Plus de deux ans après le début de la guerre, l'Ukraine, vaste pays situé aux portes de l'Union européenne, est devenu l'un des plus parsemé de mines au monde. Un tiers de son territoire, selon l'ONU, pourrait être affecté, ce qui entrave aussi l'agriculture.

"Beaucoup de soldats et de civils ont été tués en marchant sur des mines ici. Sur des mines antipersonnel, des mines antichars. Il y en a tellement qu'on ne peut même pas les compter", raconte Igor Kniazev, agriculteur de 44 ans.

Ce jour-là, la remorque de son tracteur est chargée de restes d'obus et de roquettes, comme il s'en abat des milliers sur l'Ukraine chaque semaine.

Parcelle après parcelle, lorsqu'il laboure la terre, il vérifie systématiquement chaque mètre. Il remarque des traces sur le sol, signes d'une grue et d'un camion qui sont passés récemment pour démonter le canon d'un char abandonné.

"C'est surprenant que les véhicules n'aient pas déclenché de détonation, il y a vraiment trop de mines et d'explosions ici, tous les jours", explique l'agriculteur.

Onze régions touchées 

Une autre habitante, Natalia Demtchenko, montre le bout d'une roquette encastrée dans le sol. Les démineurs lui ont dit qu'il fallait l'extraire avec un tracteur parce qu'elle s'était enfoncée de deux ou trois mètres dans le sol.

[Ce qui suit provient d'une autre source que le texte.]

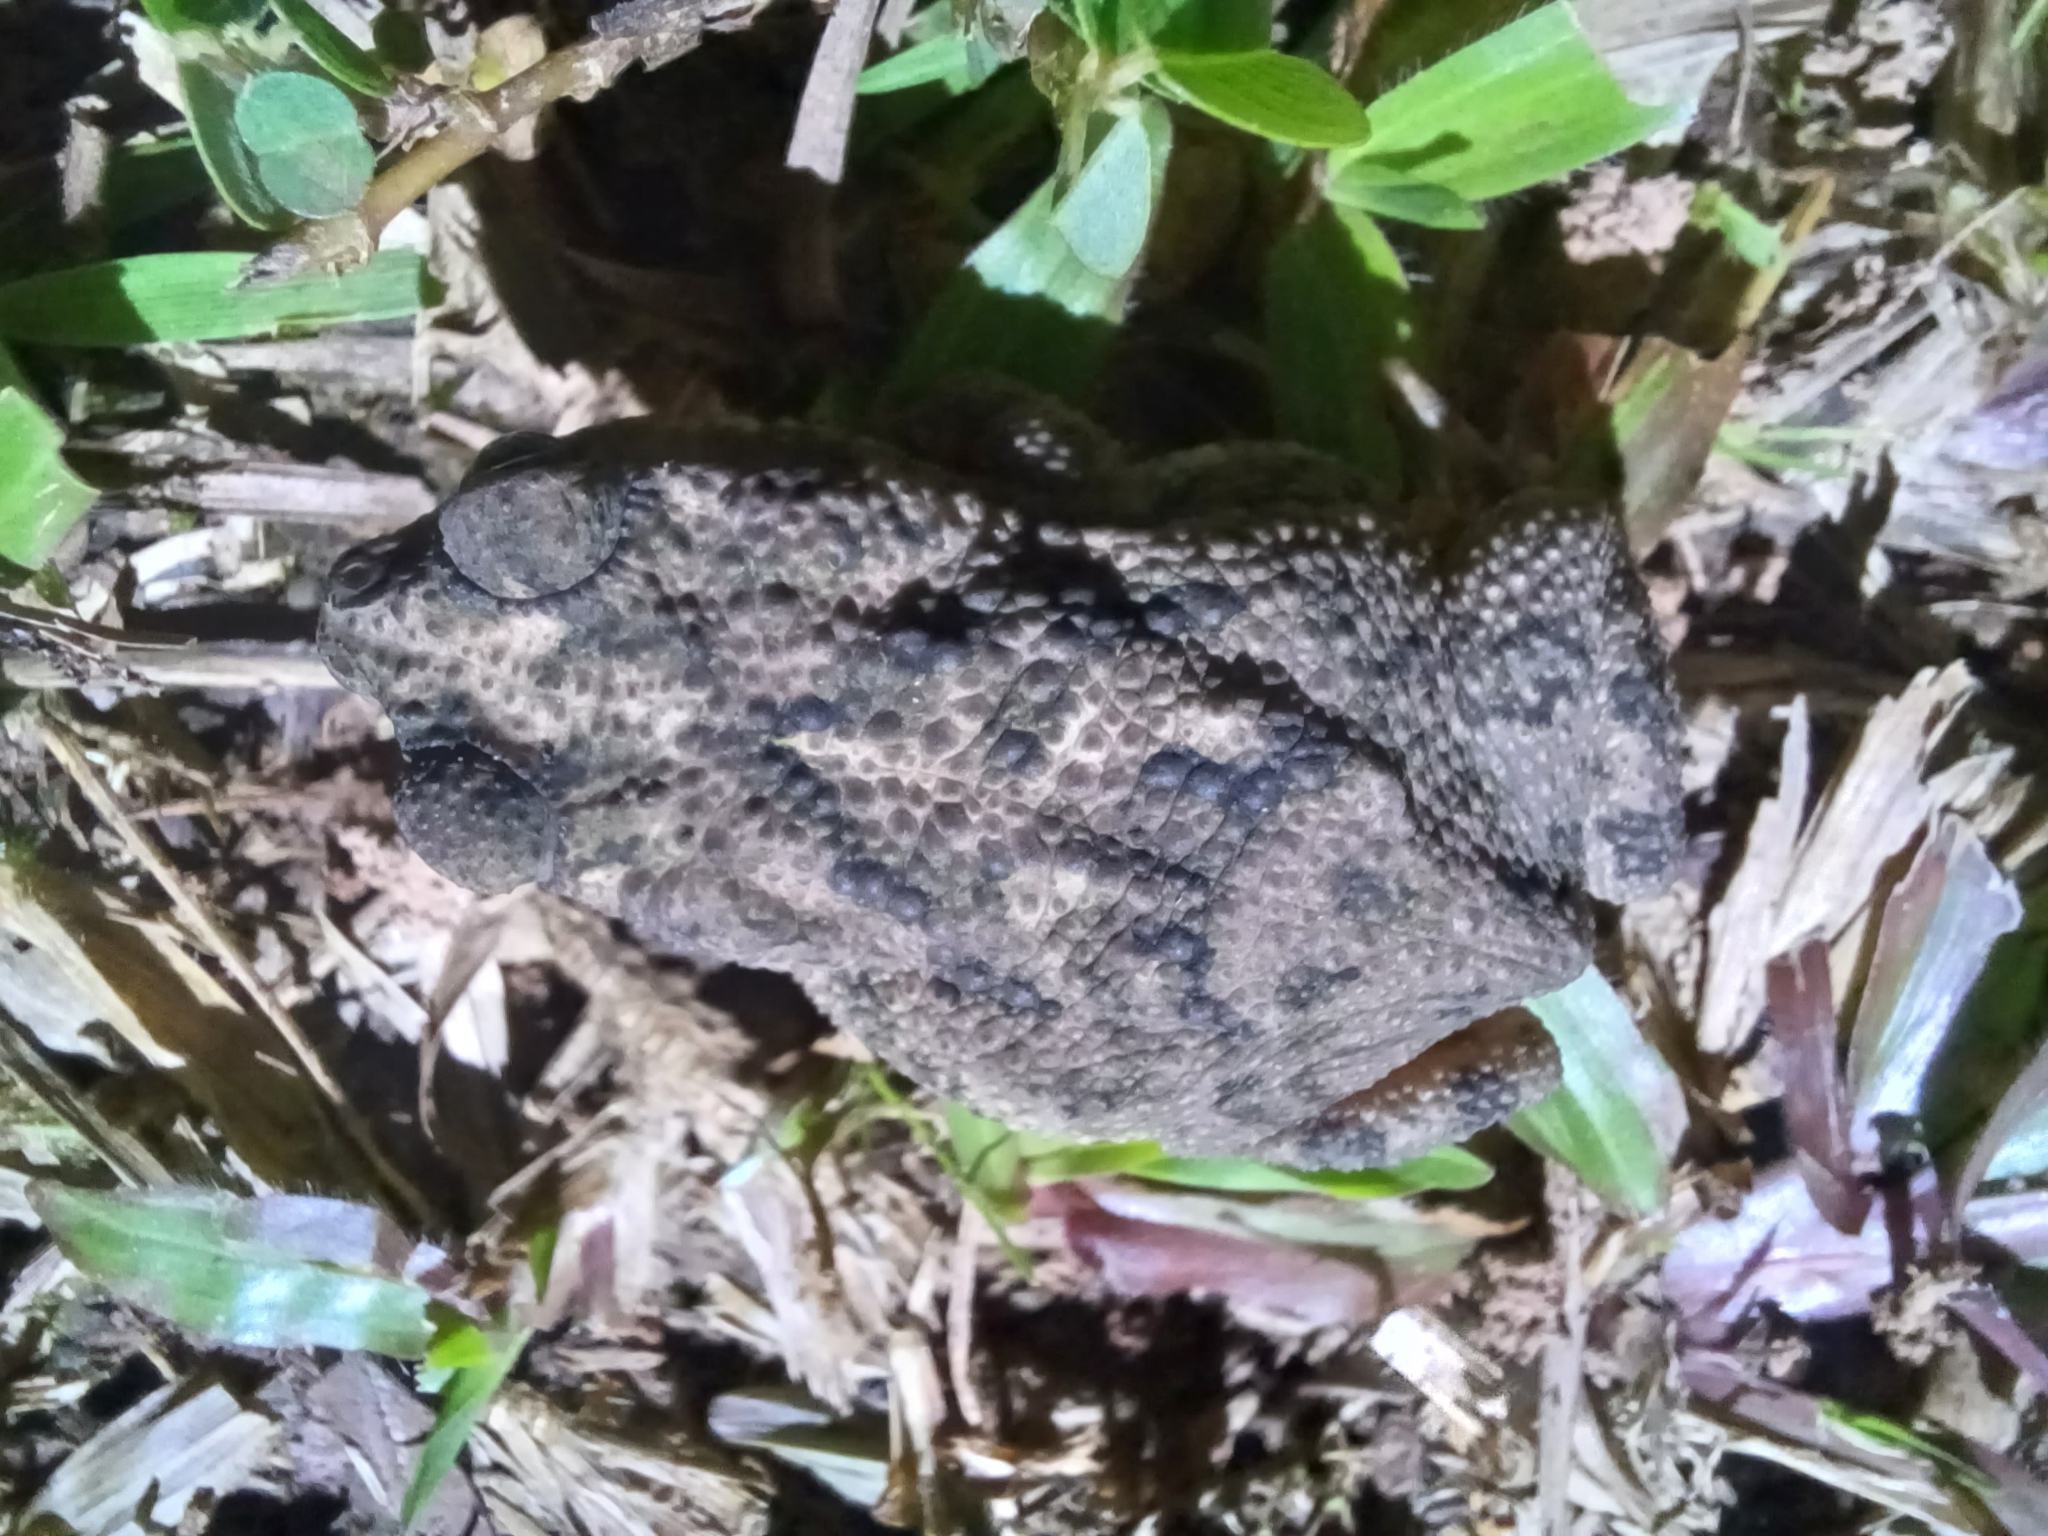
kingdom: Animalia
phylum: Chordata
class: Amphibia
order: Anura
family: Bufonidae
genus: Rhinella
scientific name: Rhinella humboldti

Ils ont aussi brulé les champs pour faire apparaître et enlever plus facilement les mines qui s'y trouvent. "Les sapeurs travaillent ici tous les jours. Parfois, ils nous disent de ne pas avoir peur, qu'ils vont les faire exploser", dit cette femme de 52 ans.

Depuis que le village a été libéré de l'occupation russe en septembre 2022, des ingénieurs s'y rendent pour déminer mais aussi pour rétablir le réseau électrique.

"Pour que les gens puissent avoir de l'électricité, de la lumière et qu'ils puissent continuer à vivre en paix sur cette terre", explique Oleksiï, un démineur de 24 ans.

Les mines antipersonnel continuent à tuer et à mutiler longtemps après la fin des conflits. Enterrées ou dissimulées sur le sol, elles explosent quand une personne s'en approche ou les touche.

Alors que les armées russe et ukrainienne utilisent ce type d'armement et tirent des milliers d'obus chaque jour, y compris de redoutables bombes à sous-munitions, les champs d'Ukraine près du front sont devenus des pièges mortels.

Selon un rapport de l'ONG Human Rights Watch, 11 des 27 régions d'Ukraine sont criblées de mines.

En août 2023, Oleksiï Reznikov, alors ministre de la Défense, estimait que l'Ukraine était "le pays le plus miné au monde".

Un casse-tête pour les agriculteurs, qui risquent leur vie lors des semailles dans la fertile terre ukrainienne, qui fait du pays l'un des plus gros exportateurs de céréales au monde.